Ein Punkt, der vor allem den Leica Puristen geschuldet ist. Natürlich ist es wichtig, die Intelligente Automatik zu verlassen, um die Kamera sowie das Fotografieren im Allgemeinen verstehen zu können. Das macht eine Kamera mit Automatiken aber nicht zu einer schlechteren Wahl. Wer meint, er würde sich, nach dem er die Lichtverhältnisse gecheckt und das Messschieberfeldchen mittig platziert hat, besser auf das Motiv konzentrieren können, betrügt sich selbst. Klar, zurück zum Wesentlichen ist und kann ein Bestandteil einer schönen Fotografie sein. Hilfsmittel wie die Automatiken zählen aber nicht dazu. Tools wie Ibis, 43mpx, tausende Knöpfe oder sogar der Autofokus sind diskutable Luxuserscheinungen einer Kamera. Sie können aber sehr nützlich sein. Die Automatik jedoch ist ein Meilenstein der Fotografie, der am ehesten verstanden werden kann, wenn man eine Zeit lang ohne eine Zeitautomatik fotografiert. Ein Befreiungsschlag!




5. Digitale Leicas sind technisch schlechter als die Konkurenz

Ein Blick auf eine im Internet populäre Technikberatungsseite (benannt nach dem Singular einer frittierten Kartoffelscheibe) ist ernüchternd. Letzter Platz, die Leica M10. Eine Kamera, die preislich alle anderen übertrifft, ist schlechter als alle anderen. Kann das sein? Ja, wenn man Listen wie eben genannte vertraut. Während diese Listen ebenfalls kein Wort über die überragende Fertigungsqualität der Produkte aus Leitz verlieren, das unglaublich schöne Gefühl wenn es klickt ohne zu wackeln, wenn man den Fokus mit dem kleinen Finger bewegen kann ohne dass er lose ist, wenn die Kamera aus einem Block Aluminium in der Hand einem den Eindruck erweckt, man habe die Masse eines ganzen Universums in der Hand, lässt sich über die technischen Parameter durchaus streiten. Megapixel, Linien, Bilder per Sekunde, das lässt sich alles in Listen vergleichen. Bildqualität leider nicht, und so ist es schon fast tragisch, dass einem das wichtigste verfährt bleibt. Hat Leica also die beste Bildqualität im Kleinbild? Das ist subjektiv. Hat Leica die außergewöhnlichste Bildqualität? Auf jeden Fall. Ist die Kamera deswegen schlechter, weil sie keinen Bildstabilisator besitzt? Nein. Wer solchen Dingen einen hohen Stellenwert bemisst, verkennt diesmal wirklich das wichtigste, nämlich die Bildqualität. Wer das nicht versteht, kann ruhig seine Leica M Objektive an eine Sony adaptieren, das Maximum an Qualität werden sie nie erreichen.

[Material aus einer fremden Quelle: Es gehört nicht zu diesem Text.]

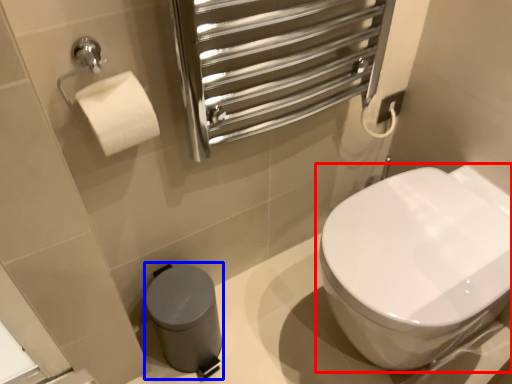
Question: Which of the following is the closest to the observer, toilet (highlighted by a red box) or porcelain (highlighted by a blue box)?

Choices:
 (A) toilet
 (B) porcelain

Answer: (A)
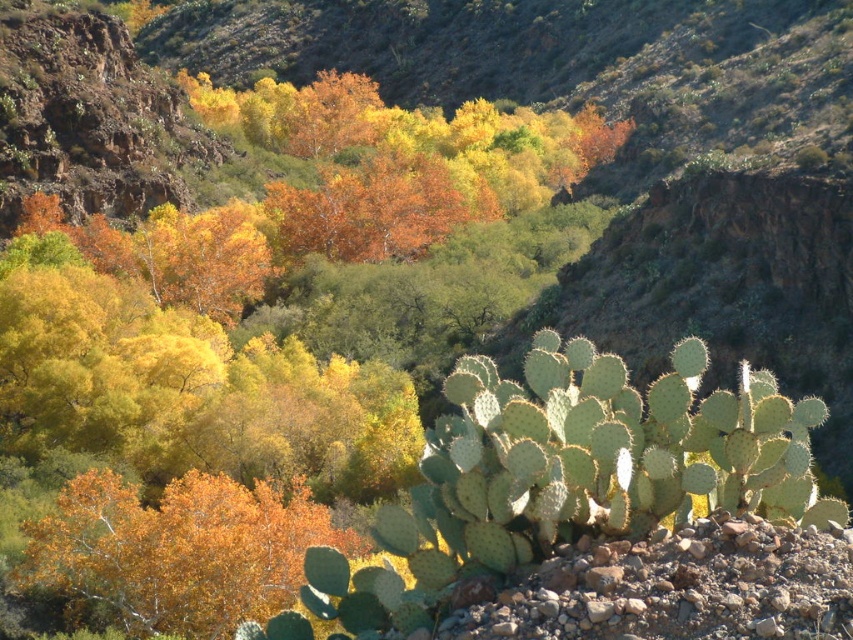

Eine digitale Leica M(9). Großmutter der aktuellen M10, mit einzigartigen Bildern auch heute noch eine lustvolle Kamera


Was ist nun die Moral von dieser Geschicht? Nun, wir alle lieben die Messsucher von Leica. Obwohl das System deutlich seine Schwächen hat, verdankt Leica sein Überleben ausschließlich der M's, bis heute. Und das ist auch gut so, denn eine Leica ist nach wie vor ein Statement, dass der Besitzer nach außen gibt. Nur sollten wir alle aufhören, uns selbst zu belügen. Wir machen uns das Leben mit Messsucher nicht einfacher. Es ist eine Erfahrung, genauso wie es eine Erfahrung ist, mit dem Fahrrad andere Länder zu bereisen. Einfacher wird das ganze aber nicht. Viele Argumente hatten ihre Daseinsberechtigung, der Kameramarkt hat sich aber verändert, was bleibt sind häufig Marketingwirksame Phrasen, die uns das Weiterleben mit dem Messsucher schmackhaft machen sollen.